В этом смысле названные большевистские военные руководители и полководцы также отличались импозантной внешностью и умением овладевать толпой. Например, Л. Д. Троцкий превращал свои выступления в настоящие драматические спектакли, которые, быть может, и могли вызвать презрительную улыбку у образованных офицеров, но надолго запоминались малограмотным солдатам.

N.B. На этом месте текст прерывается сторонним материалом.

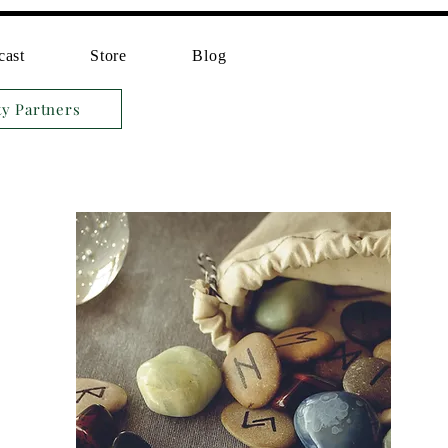
cast
Store
Blog
ty Partners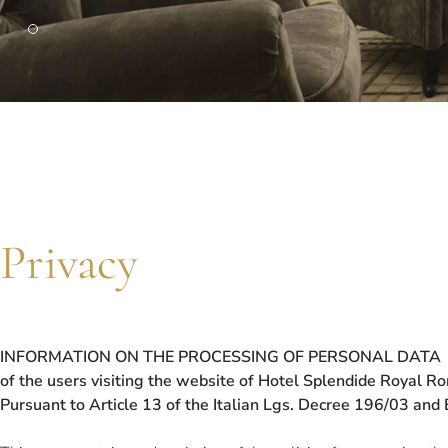
PARIS
Hotel Splendide Royal Paris
Tosca Restaurant
Privacy
INFORMATION ON THE PROCESSING OF PERSONAL DATA
of the users visiting the website of Hotel Splendide Royal R
Pursuant to Article 13 of the Italian Lgs. Decree 196/03 an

В годы Гражданской войны сложился определенный ритуал выступлений Л. Д. Троцкого. Как правило, «Лев революции» опаздывал (надо полагать, сознательно) к назначенному сроку своего появления на сцене. Когда беспокойство, вызванное отсутствием оратора, накапливалось до предела, Л. Д. Троцкий врывался на сцену в сопровождении ординарца. В черной кожаной шинели он быстрыми шагами подходил к краю ее, резким движением обеих рук распахивал шинель и на мгновение замирал. Все сидящие в зале видели в свете лучей красную подкладку шинели, фигуру человека в черной кожаной одежде, выброшенный вперед клок бороды и сверкающие стекла пенсне. Гром аплодисментов и крики приветствий были ответом на эту мизансцену…[399]
Чтобы оживить интерес к своей речи, Л. Д. Троцкий мог неожиданно вывести из рядов солдата и, обратившись к нему, заявить: «Брат! Я такой же, как ты. Нам с тобой нужна свобода — тебе и мне. Ее дали нам большевики. — Показывает рукой в сторону красных позиций. — А оттуда, — резкий выброс руки в сторону белых позиций, — сегодня могут прийти белые офицеры и помещики, чтобы нас с тобой вновь превратить в рабов!»[400]
Л. Д. Троцкий вообще, по словам американского исследователя Р. Пайпса, умел будоражить толпы[401].